── Data shown ──

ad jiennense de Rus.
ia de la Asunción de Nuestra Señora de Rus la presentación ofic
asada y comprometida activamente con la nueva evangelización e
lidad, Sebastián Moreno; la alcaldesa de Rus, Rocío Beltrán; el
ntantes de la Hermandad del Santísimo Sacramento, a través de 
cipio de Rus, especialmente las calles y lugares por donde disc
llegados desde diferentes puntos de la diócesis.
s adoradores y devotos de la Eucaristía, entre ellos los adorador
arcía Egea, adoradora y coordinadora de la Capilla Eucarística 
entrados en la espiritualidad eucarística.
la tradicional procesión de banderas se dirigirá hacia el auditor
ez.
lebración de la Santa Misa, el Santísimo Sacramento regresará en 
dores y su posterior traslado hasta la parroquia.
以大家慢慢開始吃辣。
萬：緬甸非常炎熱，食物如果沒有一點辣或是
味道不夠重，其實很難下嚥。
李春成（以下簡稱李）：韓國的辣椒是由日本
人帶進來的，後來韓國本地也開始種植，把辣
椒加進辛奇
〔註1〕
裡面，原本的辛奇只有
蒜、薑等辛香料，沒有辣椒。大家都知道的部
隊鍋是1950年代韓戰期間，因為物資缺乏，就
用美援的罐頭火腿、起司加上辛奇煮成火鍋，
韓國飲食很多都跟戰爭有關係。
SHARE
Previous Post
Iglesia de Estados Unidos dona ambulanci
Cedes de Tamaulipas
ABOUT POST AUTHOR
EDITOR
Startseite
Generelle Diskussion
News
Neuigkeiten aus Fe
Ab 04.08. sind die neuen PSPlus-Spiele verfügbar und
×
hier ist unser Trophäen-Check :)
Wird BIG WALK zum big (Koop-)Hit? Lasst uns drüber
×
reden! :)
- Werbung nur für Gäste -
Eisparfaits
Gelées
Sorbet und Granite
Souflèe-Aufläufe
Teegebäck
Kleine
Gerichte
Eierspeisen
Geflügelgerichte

───

Job item —
Your task is to reproduce all of the records exactly.

Response to this task —
ad jiennense de Rus.
ia de la Asunción de Nuestra Señora de Rus la presentación ofic
asada y comprometida activamente con la nueva evangelización e
lidad, Sebastián Moreno; la alcaldesa de Rus, Rocío Beltrán; el
ntantes de la Hermandad del Santísimo Sacramento, a través de 
cipio de Rus, especialmente las calles y lugares por donde disc
llegados desde diferentes puntos de la diócesis.
s adoradores y devotos de la Eucaristía, entre ellos los adorador
arcía Egea, adoradora y coordinadora de la Capilla Eucarística 
entrados en la espiritualidad eucarística.
la tradicional procesión de banderas se dirigirá hacia el auditor
ez.
lebración de la Santa Misa, el Santísimo Sacramento regresará en 
dores y su posterior traslado hasta la parroquia.
以大家慢慢開始吃辣。
萬：緬甸非常炎熱，食物如果沒有一點辣或是
味道不夠重，其實很難下嚥。
李春成（以下簡稱李）：韓國的辣椒是由日本
人帶進來的，後來韓國本地也開始種植，把辣
椒加進辛奇
〔註1〕
裡面，原本的辛奇只有
蒜、薑等辛香料，沒有辣椒。大家都知道的部
隊鍋是1950年代韓戰期間，因為物資缺乏，就
用美援的罐頭火腿、起司加上辛奇煮成火鍋，
韓國飲食很多都跟戰爭有關係。
SHARE
Previous Post
Iglesia de Estados Unidos dona ambulanci
Cedes de Tamaulipas
ABOUT POST AUTHOR
EDITOR
Startseite
Generelle Diskussion
News
Neuigkeiten aus Fe
Ab 04.08. sind die neuen PSPlus-Spiele verfügbar und
×
hier ist unser Trophäen-Check :)
Wird BIG WALK zum big (Koop-)Hit? Lasst uns drüber
×
reden! :)
- Werbung nur für Gäste -
Eisparfaits
Gelées
Sorbet und Granite
Souflèe-Aufläufe
Teegebäck
Kleine
Gerichte
Eierspeisen
Geflügelgerichte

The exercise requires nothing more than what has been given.